CampusOpinion

Course evaluations are anonymous for a reason

Every once in a while, one can hear the insidious murmuring of professors who feel that course evaluations should be conducted in a less anonymous fashion. But, the anonymity of course evaluations is precisely what guarantees their integrity in the first place. The argument from the pedagogic corner of the ring is that the omission of student information from each form opens the door to dishonesty, and worse, pure trolling. Profs will say that because their salary, tenure track, and career outlook are all in some respect tied to student evaluations of their performance, that there is no room for the potential off-hand remark. It’s true that undermining a person’s career while hiding behind the wall of secrecy is probably quite mean; the whole fear is actually a phobia. That is to say, like the phantom of voter fraud it’s just that, a mere specter.

Another ready-made argument that profs frequently resuscitate from the morgue of nullary logic, builds in a supposed protection for the student from the inherently imbalanced power dynamic between educator and pupil. It is suggested that by withholding course evaluations from professors until after final grades are faculty approved, the potential for retributive action is disappeared. But what’s the point? Why would we take a relationship that innately disfavors the student in favor of the professor and exacerbate that asymmetry?

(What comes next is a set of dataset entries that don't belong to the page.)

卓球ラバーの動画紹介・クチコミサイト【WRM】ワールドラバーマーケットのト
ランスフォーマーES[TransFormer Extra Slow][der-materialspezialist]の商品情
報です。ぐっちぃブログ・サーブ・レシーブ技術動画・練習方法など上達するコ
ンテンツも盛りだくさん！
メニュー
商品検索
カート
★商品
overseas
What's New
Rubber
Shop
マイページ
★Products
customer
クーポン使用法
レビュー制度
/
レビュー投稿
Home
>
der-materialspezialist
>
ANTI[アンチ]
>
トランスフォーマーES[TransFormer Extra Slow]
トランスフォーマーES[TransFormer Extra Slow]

Course evaluations simply have to be conducted with the promise of namelessness. And indeed with the acknowledgement that students (mature adults) are not inclined to give wildly mischievous responses. It is in the arena of freedom and privacy that the most genuine sentiments arise. That is the ambiance that should permeate the entire process of appraising a professor’s capacity to deliver a curriculum with efficacy. We are, after all, peers in the sense that we all inhabit this particular parcel of academia.